PNG’s fisheries sector has come a long way over the past 12 years, with significant new foreign investment in the pipeline.
PNG accounts for 10% of global tuna catch
Onshore processing commenced in the mid-1990
Significant new foreign investments pending
PNG’s Exclusive Economic Zone covers 2.4 million square kilometers and accounts for a hefty 10% of the world’s tuna catch. It used to be dominated by ‘distant water’ fishing companies. Such foreign fleets simply paid a comparatively small fee for the privilege of fishing in PNG’s waters and then took their catch home with them. Clearly, the country was missing out on a major opportunity to add value onshore.
Preferential Access to EU
In 1997 the PNG Government encouraged a major Philippine group R D Tuna to set up a processing plant in the northern town of Madang.
Most of R D Tuna’s production is exported to the European Union under PNG’s tariff-free access arrangement. The company also sells the popular Diana and Dolly brands in PNG and the rest to the Pacific. The European Union is the biggest consumer of Pacific tuna and recently made conditions more favorable for the importation of PNG tuna.

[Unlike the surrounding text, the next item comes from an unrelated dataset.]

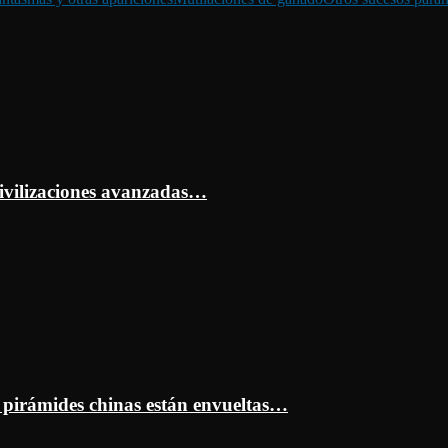
ivilizaciones avanzadas…
s pirámides chinas están envueltas…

Frabelle’s Big Plans for Lae
Other companies have since followed suit; most notable is another Philippine company, Frabelle Fishing Corporation, which has established its own processing facilities in PNG’s industrial hub of Lae. Ironically, Frabelle is itself one of those ‘distant water’ fishing companies, but in recent times it has come to see the benefit of settings up local operations in PNG. In fact, it is now planning a second, distinct plant in Lae, on a much large scale than the first. Its US$25 million investment, in partnership with two other Asian investors, will enable it to process 350 tons of raw tuna a day and employ up to 6000 people. Its first stage was completed before the end of 2010.
Pacific Marine Industrial Zone
PNG continues to process a small portion of its tuna onshore. To encourage more onshore processing in the fisheries industry in PNG, and to support its export-driven industry strategy, the PNG Government has considered and approved a US$33 million investment in Pacific key industry players. The industrial park would include a fish market, cold storage facilities, an ice-making plant and improved port facilities.
It would boost revenue and industry capacity tenfold, and act as regional tuna transshipment and processing hub for the Western and Central Pacific. The PNG Government has already invited the eight countries that are parties to the Nauru Agreement – which between them control 20% of the world’s tuna catch – to participate in the park.